## ORDEN DE TRABAJO
Por favor, duplica sin cambios el fragmento del texto sobre la presa de El Gasco que abre con las palabras que contienen "La presa de El Gasco y" y cierra con "de su aparición.".

## TEXTO MOSTRADO
○ ○ ○ ○ ○

La presa de El Gasco y toda la infraestructura inacabada del Canal del Guadarrama pertenecen a este grupo de lugares que fracasaron —o que nunca llegaron a existir del todo—. Si Time Landscape supone un lugar de excepción dentro de un entorno absolutamente urbanizado como es la ciudad de Nueva York, la Presa de El Gasco sufre la situación inversa: la de un paisaje completamente transformado por la acción humana situado, en cambio, en el marco de un territorio en el que la influencia de la naturaleza sigue aún presente, como es el Parque Regional del Curso Medio del Guadarrama. Estos lugares frustrados adquieren este carácter especial una vez se entienden bajo el prisma de la acción del tiempo en el paisaje, que termina por conferirles un significado, un simbolismo del que carecían en el momento de su aparición.

○ ○ ○ ○ ○

## INFORMACIÓN REGISTRADA

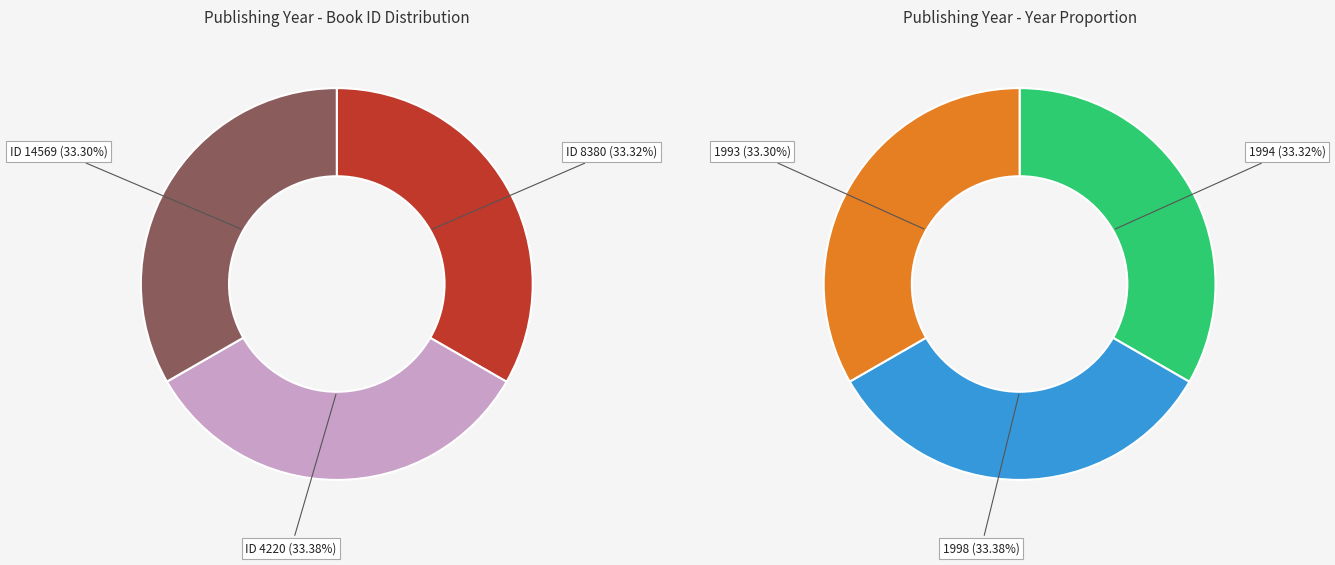

What percentage is the 8380 slice, to the nearest percent?

33%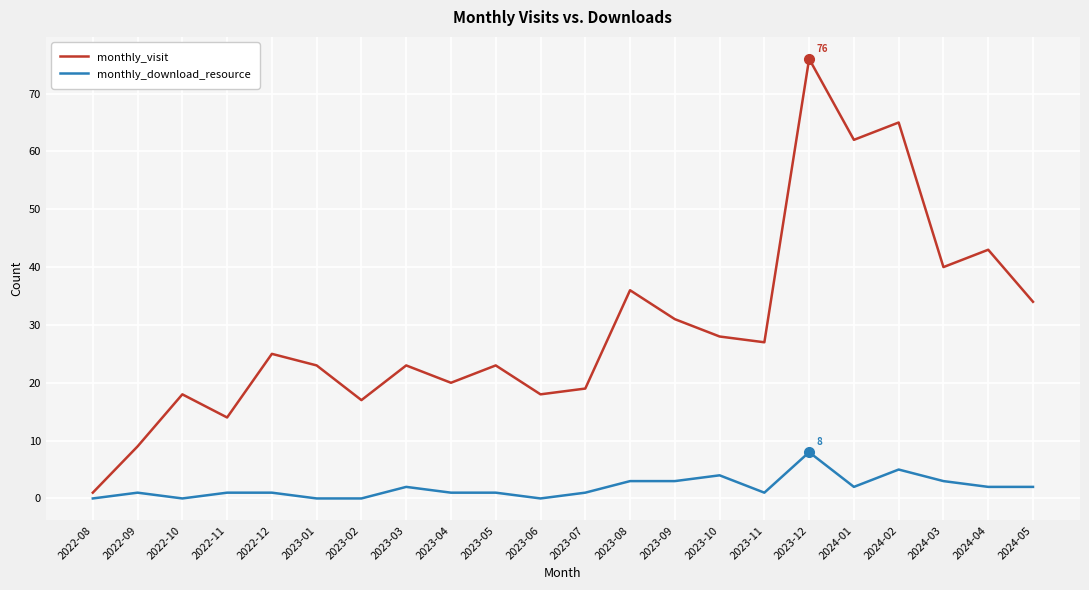

Which label corresponds to the largest value in the chart?

2023-12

○ ○ ○ ○ ○

## RESPUESTA A CONTINUACIÓN
La presa de El Gasco y toda la infraestructura inacabada del Canal del Guadarrama pertenecen a este grupo de lugares que fracasaron —o que nunca llegaron a existir del todo—. Si Time Landscape supone un lugar de excepción dentro de un entorno absolutamente urbanizado como es la ciudad de Nueva York, la Presa de El Gasco sufre la situación inversa: la de un paisaje completamente transformado por la acción humana situado, en cambio, en el marco de un territorio en el que la influencia de la naturaleza sigue aún presente, como es el Parque Regional del Curso Medio del Guadarrama. Estos lugares frustrados adquieren este carácter especial una vez se entienden bajo el prisma de la acción del tiempo en el paisaje, que termina por conferirles un significado, un simbolismo del que carecían en el momento de su aparición.